Historical rankings of presidents of the United States

In political studies, surveys have been conducted in order to construct historical rankings of the success of individuals who have served as President of the United States. Ranking systems are usually based on surveys of academic historians and political scientists or popular opinion. The rankings focus on the presidential achievements, leadership qualities, failures and faults.[1][2][3]

In the 1920s, sculptor Gutzon Borglum and President Calvin Coolidge selected George Washington, Thomas Jefferson, Theodore Roosevelt and Abraham Lincoln to appear on Mount Rushmore—it later became an iconic symbol of presidential greatness

General findings

Abraham Lincoln, Franklin D. Roosevelt, and George Washington are most often listed as the three highest-rated Presidents among historians. The remaining places within the Top 10 are often rounded out by Theodore Roosevelt, Thomas Jefferson, Harry S. Truman, Woodrow Wilson, Dwight D. Eisenhower, Andrew Jackson, and John F. Kennedy. More recent Presidents such as Ronald Reagan and Bill Clinton are often rated among the greatest in public opinion polls, but do not always rank as highly among presidential scholars and historians. The bottom 10 often include James Buchanan, Warren G. Harding, Andrew Johnson, Franklin Pierce, Millard Fillmore, William Henry Harrison, John Tyler, Ulysses S. Grant, Zachary Taylor, and George W. Bush. Because William Henry Harrison (30 days) and James A. Garfield (200 days, incapacitated after 119 days) both died shortly after taking office, they are usually omitted from presidential rankings. Furthermore, Zachary Taylor died after serving as president for only 16 months, but he is usually included. In the case of these three, it is not clear if they received low rankings due to their actions as President, or because each was in office for such a limited time that it is not possible to assess them more thoroughly.

Political scientist Walter Dean Burnham noted the "dichotomous or schizoid profiles" of Presidents, which can make some hard to classify. Historian Alan Brinkley stated that "there are presidents who could be considered both failures and great or near great (for example, Nixon)". Historian and political scientist James MacGregor Burns observed of Nixon: "How can one evaluate such an idiosyncratic president, so brilliant and so morally lacking?"[4]

David H. Donald, noted biographer of Abraham Lincoln, relates that when he met John F. Kennedy in 1961, Kennedy voiced his deep dissatisfaction and resentment with historians who had rated some of his predecessors. Kennedy said: "No one has a right to grade a President—even poor James Buchanan—who has not sat in his chair, examined the mail and information that came across his desk, and learned why he made his decisions".[5]

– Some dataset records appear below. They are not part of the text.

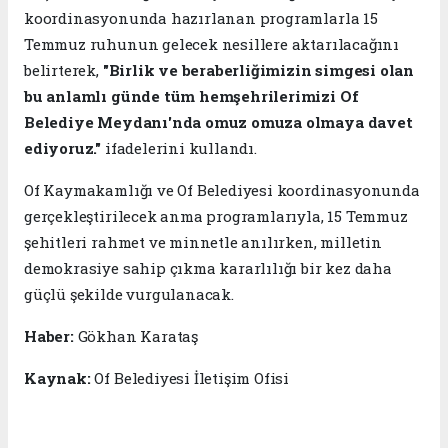
koordinasyonunda hazırlanan programlarla 15
Temmuz ruhunun gelecek nesillere aktarılacağını
belirterek,
"Birlik ve beraberliğimizin simgesi olan
bu anlamlı günde tüm hemşehrilerimizi Of
Belediye Meydanı'nda omuz omuza olmaya davet
ediyoruz."
ifadelerini kullandı.
Of Kaymakamlığı ve Of Belediyesi koordinasyonunda
gerçekleştirilecek anma programlarıyla, 15 Temmuz
şehitleri rahmet ve minnetle anılırken, milletin
demokrasiye sahip çıkma kararlılığı bir kez daha
güçlü şekilde vurgulanacak.
Haber:
Gökhan Karataş
Kaynak:
Of Belediyesi İletişim Ofisi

Historian and political scientist Julian E. Zelizer argues that traditional presidential rankings explain little concerning actual presidential history and that they are "weak mechanisms for evaluating what has taken place in the White House".[6] Libertarian political commentator Ivan Eland wrote a book titled Recarving Rushmore (2008; updated 2014) in which he wrote that historians' criteria are poor in their capacity to reflect presidents' actual services to the country. In the book, Eland chose to rate 40 Presidents on the basis of whether their policies promoted prosperity, liberty and non-interventionism as well as modest executive roles for themselves—his final rankings varied significantly from those of most scholars.